Retype the material below, beginning with the line that contains "kingdom: Animalia" and ending with the line that contains "common name: White-tailed deer", both included.

:::::

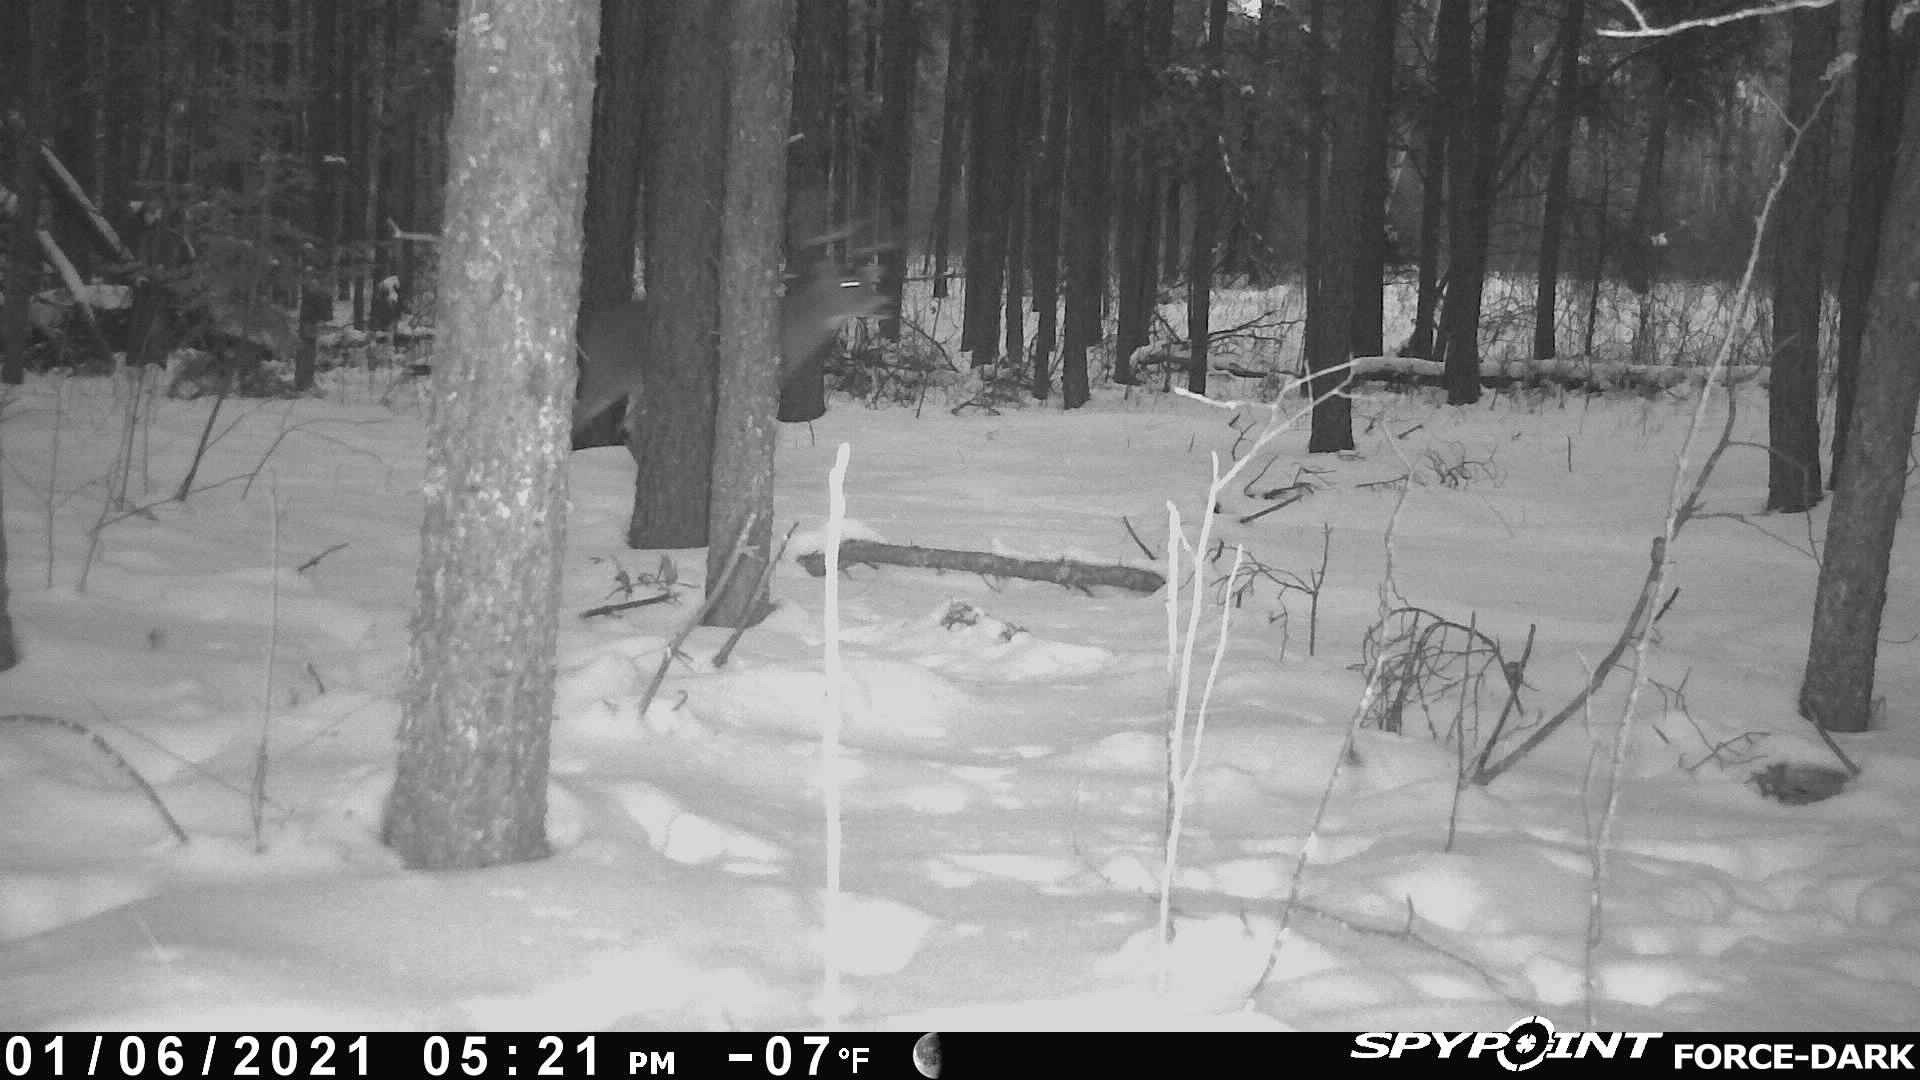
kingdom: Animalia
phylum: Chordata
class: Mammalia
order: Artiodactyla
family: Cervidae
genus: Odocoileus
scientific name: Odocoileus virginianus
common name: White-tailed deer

:::::

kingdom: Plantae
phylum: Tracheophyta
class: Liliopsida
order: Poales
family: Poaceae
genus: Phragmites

:::::

### Response
kingdom: Animalia
phylum: Chordata
class: Mammalia
order: Artiodactyla
family: Cervidae
genus: Odocoileus
scientific name: Odocoileus virginianus
common name: White-tailed deer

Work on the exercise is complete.